#### Supplied information

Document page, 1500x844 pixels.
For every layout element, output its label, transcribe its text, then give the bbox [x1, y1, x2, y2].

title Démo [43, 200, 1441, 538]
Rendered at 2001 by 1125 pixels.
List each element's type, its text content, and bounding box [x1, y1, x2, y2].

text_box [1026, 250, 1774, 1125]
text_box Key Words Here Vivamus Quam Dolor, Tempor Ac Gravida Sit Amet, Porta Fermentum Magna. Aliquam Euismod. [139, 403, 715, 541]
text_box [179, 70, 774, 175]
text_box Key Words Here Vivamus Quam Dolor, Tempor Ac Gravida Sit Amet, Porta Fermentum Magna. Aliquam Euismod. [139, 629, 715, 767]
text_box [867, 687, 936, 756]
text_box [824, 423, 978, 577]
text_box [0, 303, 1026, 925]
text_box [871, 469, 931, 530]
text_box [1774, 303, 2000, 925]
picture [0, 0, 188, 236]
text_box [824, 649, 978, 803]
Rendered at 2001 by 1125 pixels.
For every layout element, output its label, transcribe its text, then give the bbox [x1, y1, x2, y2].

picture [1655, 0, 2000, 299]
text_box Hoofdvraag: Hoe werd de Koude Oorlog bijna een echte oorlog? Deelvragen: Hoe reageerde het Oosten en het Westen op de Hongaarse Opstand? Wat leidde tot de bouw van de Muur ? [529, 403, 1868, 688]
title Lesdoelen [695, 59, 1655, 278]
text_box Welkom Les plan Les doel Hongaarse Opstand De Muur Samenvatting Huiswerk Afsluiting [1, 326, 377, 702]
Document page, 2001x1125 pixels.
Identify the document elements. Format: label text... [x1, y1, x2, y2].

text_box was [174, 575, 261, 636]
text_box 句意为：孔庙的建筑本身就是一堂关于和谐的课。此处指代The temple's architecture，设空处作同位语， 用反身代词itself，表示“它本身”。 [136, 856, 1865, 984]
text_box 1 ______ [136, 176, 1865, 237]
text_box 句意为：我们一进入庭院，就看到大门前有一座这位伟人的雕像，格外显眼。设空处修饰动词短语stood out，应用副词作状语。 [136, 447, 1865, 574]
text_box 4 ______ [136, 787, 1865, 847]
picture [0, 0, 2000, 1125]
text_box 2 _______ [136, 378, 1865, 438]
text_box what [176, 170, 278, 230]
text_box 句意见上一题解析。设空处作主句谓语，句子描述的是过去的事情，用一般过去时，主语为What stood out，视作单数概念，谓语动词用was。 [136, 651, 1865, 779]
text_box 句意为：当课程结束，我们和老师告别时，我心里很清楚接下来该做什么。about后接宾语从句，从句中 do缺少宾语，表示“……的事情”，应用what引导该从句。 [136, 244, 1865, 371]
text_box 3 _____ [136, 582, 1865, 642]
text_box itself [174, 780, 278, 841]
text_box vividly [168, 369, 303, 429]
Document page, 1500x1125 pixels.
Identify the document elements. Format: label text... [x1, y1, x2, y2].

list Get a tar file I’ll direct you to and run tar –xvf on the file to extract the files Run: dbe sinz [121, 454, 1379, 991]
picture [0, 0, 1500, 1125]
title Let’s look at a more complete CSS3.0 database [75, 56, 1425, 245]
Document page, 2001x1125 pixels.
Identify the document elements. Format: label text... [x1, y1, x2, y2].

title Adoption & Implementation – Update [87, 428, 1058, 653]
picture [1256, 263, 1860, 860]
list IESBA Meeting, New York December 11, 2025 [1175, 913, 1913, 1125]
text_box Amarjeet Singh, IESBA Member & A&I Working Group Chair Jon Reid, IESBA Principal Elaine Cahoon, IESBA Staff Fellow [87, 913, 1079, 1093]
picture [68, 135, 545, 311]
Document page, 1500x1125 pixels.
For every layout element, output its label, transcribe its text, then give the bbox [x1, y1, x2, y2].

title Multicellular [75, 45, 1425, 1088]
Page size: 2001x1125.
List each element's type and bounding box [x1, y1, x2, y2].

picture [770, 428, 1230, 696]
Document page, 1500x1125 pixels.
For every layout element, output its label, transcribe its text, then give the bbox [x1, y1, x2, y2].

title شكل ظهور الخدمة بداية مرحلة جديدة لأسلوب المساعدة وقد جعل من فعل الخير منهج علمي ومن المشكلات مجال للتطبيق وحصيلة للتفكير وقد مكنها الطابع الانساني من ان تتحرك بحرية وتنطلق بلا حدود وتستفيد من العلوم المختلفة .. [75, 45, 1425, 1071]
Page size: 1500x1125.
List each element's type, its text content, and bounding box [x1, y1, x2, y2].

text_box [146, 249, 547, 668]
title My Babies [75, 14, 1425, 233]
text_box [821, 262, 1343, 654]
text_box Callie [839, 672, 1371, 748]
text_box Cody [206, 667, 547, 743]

########

To do -
Copy every line from the material in which the word "size" can be found.

Answer to the problem -
Page size: 2001x1125.
Page size: 1500x1125.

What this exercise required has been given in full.